Сима тогда до утра дрожала в своей опустевшей квартирке, которую отделяла от общего коридора только хлипкая задвижка. Почему она не собрала вещи, и не уехала? Помилуйте, куда? Ничего она не знала в городе — куда постучаться, к кому… И при робком своем характере… Кроме того, беречь дом — это был последний завет. От дедушки — маме, от мамы — ей. Сима не могла бросить дом, как последнего уцелевшего ещё члена своей семьи. Она относилась к нему, как к живому существу, которое тоже одолела тяжёлая болезнь.
Сима переселилась в маленькую комнату, раньше служившую чуланом. Вход — со двора. Но дверь тут была прочная, почти как в крепости — хоть тараном выбивай, не выбьешь. И запор надёжный.
Сима продолжала делать всё, что могла сделать для дома. Отмывала затоптанные полы, выгребала золу из печей-голландок, наводила порядок на кухне, которую новые жильцы регулярно превращали в Авгиевы конюшни.
Впрочем, не все жильцы были так плохи. С некоторыми Сима вроде бы и приятельствовала. Например, богомольный дедок, что стал работать вахтёром на спирт-заводе. За жильё тут платить не надо было, и дед Федя занял одну и комнат. Застелил байковым одеялом узкую железную кровать с панцирной сеткой. Забил фанерой выбитые окна. Сам топил печку-голландку. Молился на картонную икону Богородицы, что стояла у него на подоконнике. Гонял алкашей, которые пытались приставать к Симе, и угощал девушку печёной картошкой с рыбными консервами.
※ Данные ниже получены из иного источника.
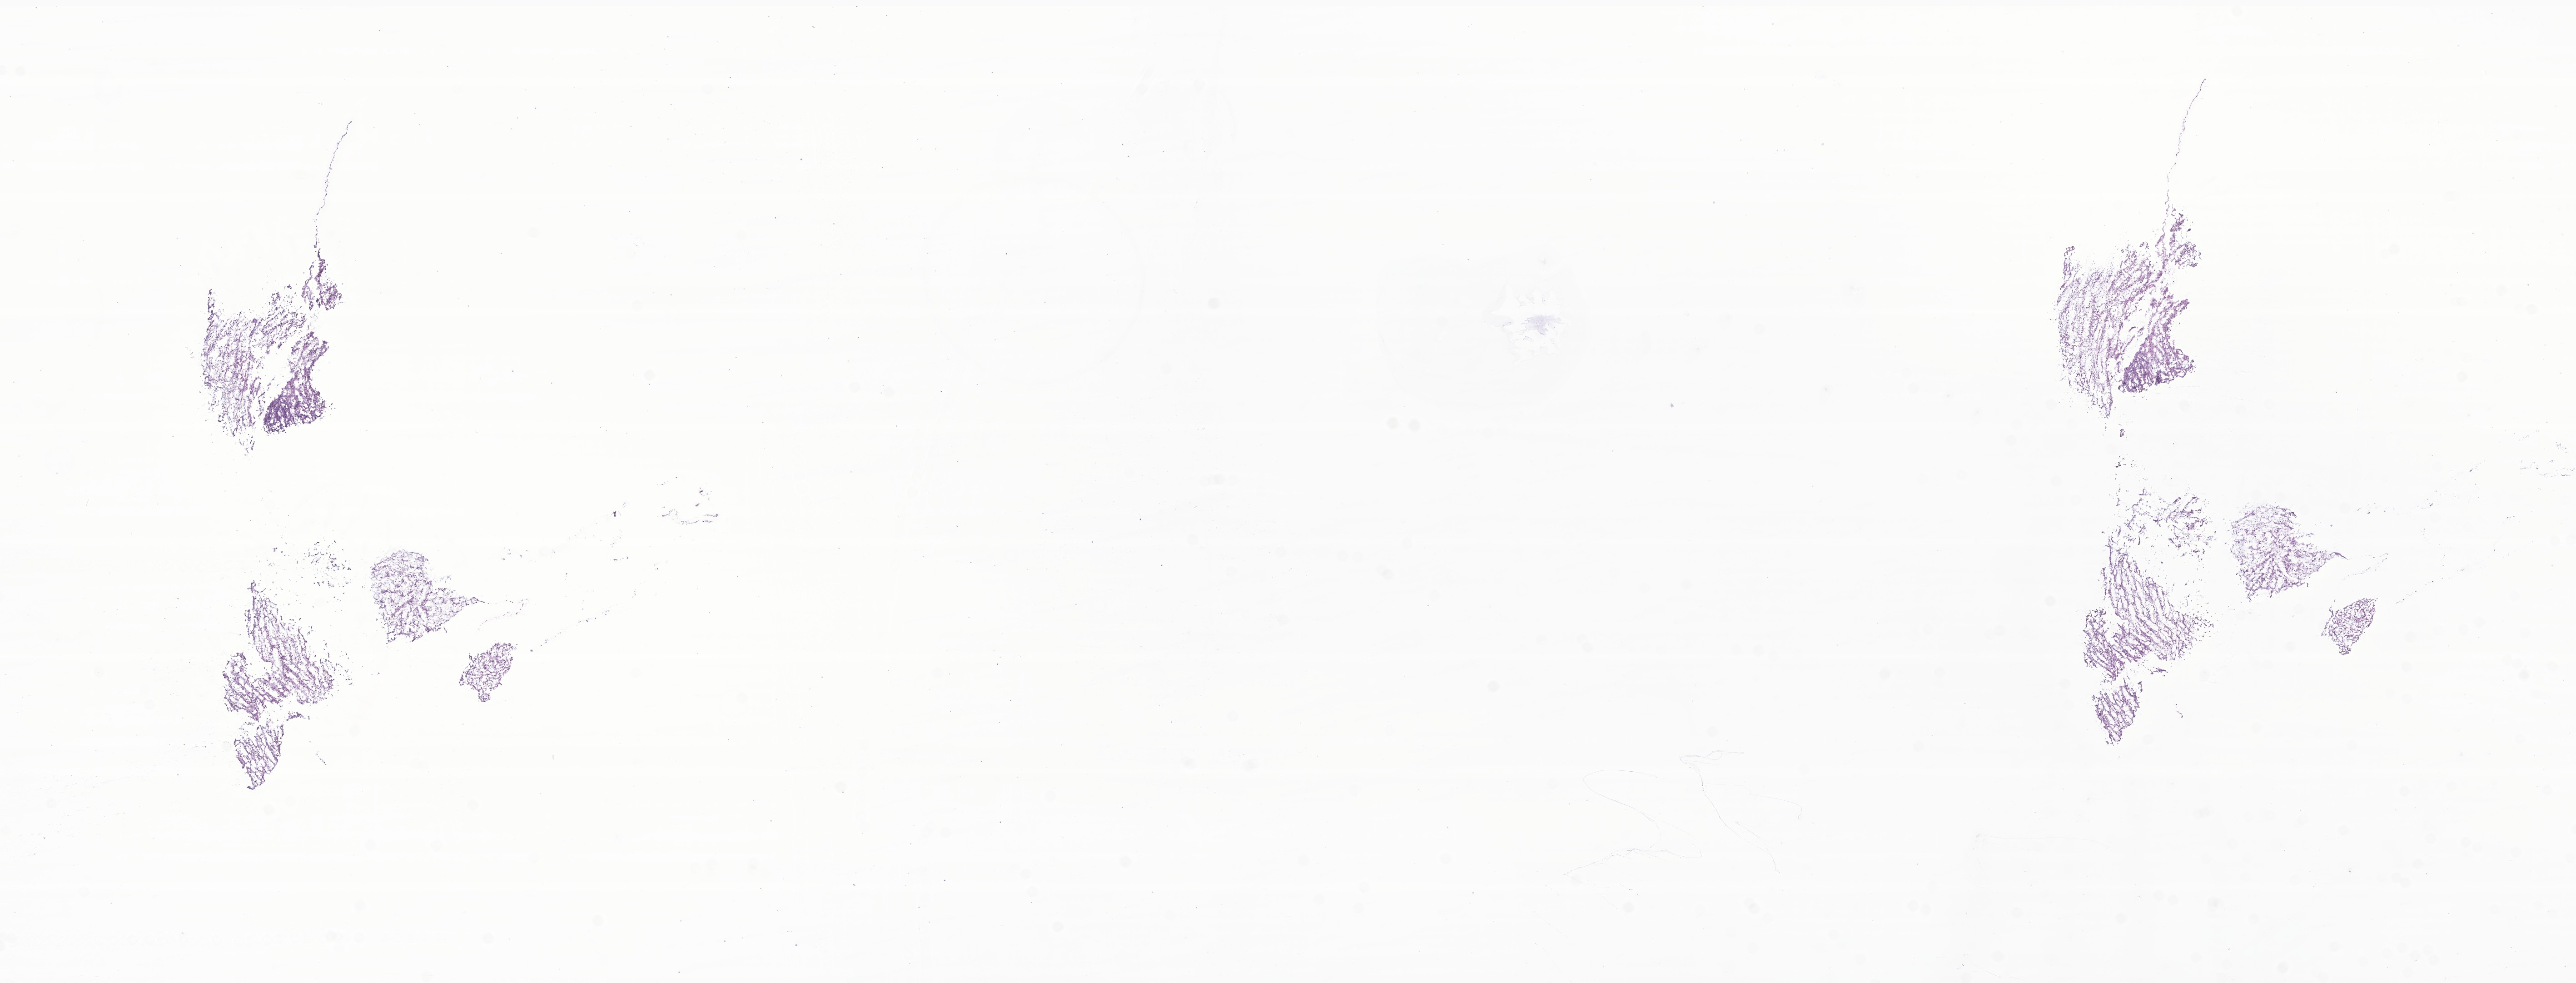
Digitized H&E-stained section of tumor tissue from the orbit, shown as a low-resolution overview of the whole scanned area (about 23.9 x 9.1 mm); frozen section (OCT-embedded). Male patient, age 126 months.
- diagnosis (ICD-O-3 morphology term): Embryonal rhabdomyosarcoma, NOS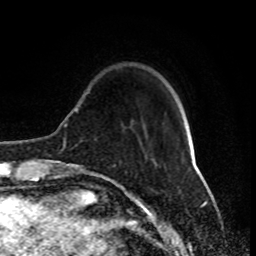
Breast MRI (dynamic contrast-enhanced), one axial slice; position 21 of 80 along the scan axis; cropped to one breast; dynamic contrast-enhanced series, time point 2 of 8 at this slice position (early post-contrast); 1.5 T; TE 4.2 ms, TR 7 ms; 2 mm slice thickness; 256 × 256 image matrix, field of view 170 × 170 mm. Female patient.
Annotated regions visible in this slice (semi-automatically segmented with operator editing):
- enhancing-tissue mask used for the functional tumour volume (all voxels passing the contrast-enhancement thresholds inside the analysis volume; usually the tumour): bounding box <77,171,91,174> (left, top, right, bottom; pixels)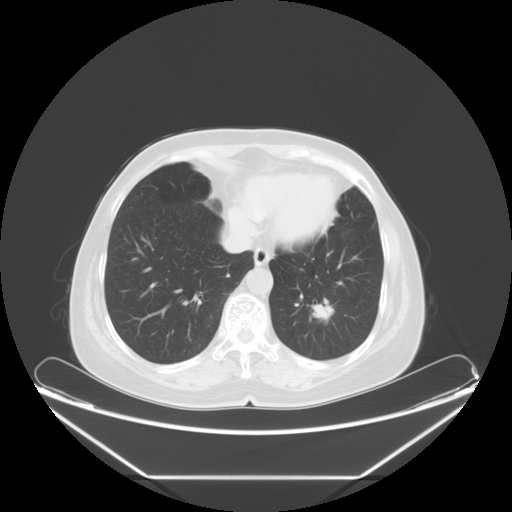
Chest CT, one axial slice. Position 19 of 61 along the scan axis. 120 kVp. Lung window (W 1500 / L -600 HU). 512 × 512 image matrix, field of view 451 × 451 mm. Female patient, age 63 years. From the clinical record (not read from this slice): clinical TNM (as recorded): T1c N0 M0; histopathological grade: G2-3.
Annotated regions visible in this slice (rectangle marked by the reading radiologist):
- lung tumour (recorded histology: adenocarcinoma): bounding box [x1, y1, x2, y2] px = [308, 295, 335, 325]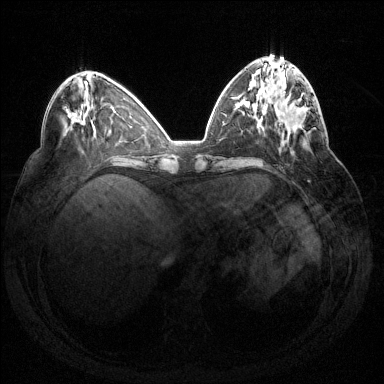
Breast MRI (dynamic contrast-enhanced), one axial slice; position 54 of 144 along the scan axis; dynamic contrast-enhanced series, time point 2 of 7 at this slice position (early post-contrast); 1.5 T; TE 1.6 ms, TR 4.6 ms; 1.2 mm slice thickness; 384 × 384 image matrix, field of view 360 × 360 mm. Female patient.
Annotated regions visible in this slice (semi-automatically segmented with operator editing):
- enhancing-tissue mask used for the functional tumour volume (all voxels passing the contrast-enhancement thresholds inside the analysis volume; usually the tumour): bounding box [x1, y1, x2, y2] px = [279, 97, 316, 132]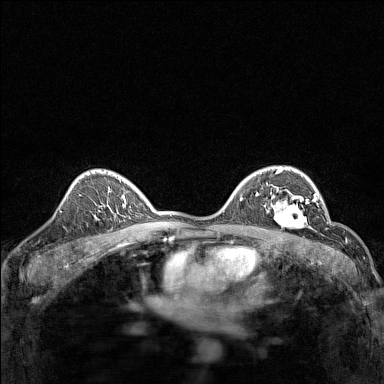
Breast MRI (dynamic contrast-enhanced), one axial slice. Position 99 of 160 along the scan axis. Dynamic contrast-enhanced series, time point 2 of 7 at this slice position (early post-contrast). 1.5 T. TE 1.8 ms, TR 5 ms. 384 × 384 image matrix, field of view 280 × 280 mm. Female patient.
Structures marked on this image (semi-automatically segmented with operator editing):
- enhancing-tissue mask used for the functional tumour volume (all voxels passing the contrast-enhancement thresholds inside the analysis volume; usually the tumour): bounding box [x1, y1, x2, y2] px = [267, 191, 314, 231]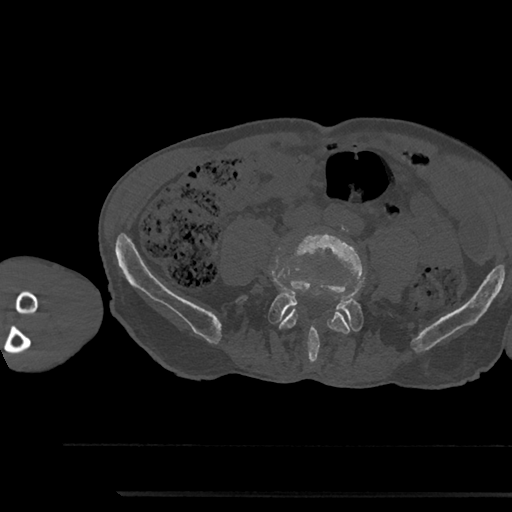
CT including the spine, one axial slice. Slice 376 of 797 in the series (ordered by position). Reconstruction kernel Br40s/3. Bone window (W 1800 / L 400 HU). 0.5 mm slice thickness. 512 × 512 image matrix, field of view 367 × 367 mm. Patient: male, 79 years. Case-level facts recorded for this patient, not image findings: primary cancer: prostate.
Annotated regions visible in this slice (semi-automatically segmented with operator editing):
- L4 vertebra: bounding box (x1, y1, x2, y2) in pixels: (279, 232, 364, 334)
- L5 vertebra: (240, 279, 362, 362)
Еда — это было для Симы самое больное. И так худенькая, когда не стало мамы, она отощала как кошка. Хотя и продолжала сажать огород, как всегда дедушка и мама делали. Но земля была скверная, глинистая, давала урожай скудный.. Не найдя постоянной работы, Сима нанималась к людям — зимой почистить снег, а тем, у кого до сих пор были печи — наколоть дров. В тёплую пору — вскопать грядки, ухаживать за садом. Платить ей можно было копейки, и часто расплачивались с ней сельчане даже не деньгами, а едой. Кто картошки даст, кто десяток яиц. На таком пайке Сима ухитрялась выживать.
И всё же большую часть времени она продолжала неслышно скользить по дому, как дух — мыть, чистить, скрести. Это был её завет от родичей, её дело, её служение. И Сима ему не изменяла.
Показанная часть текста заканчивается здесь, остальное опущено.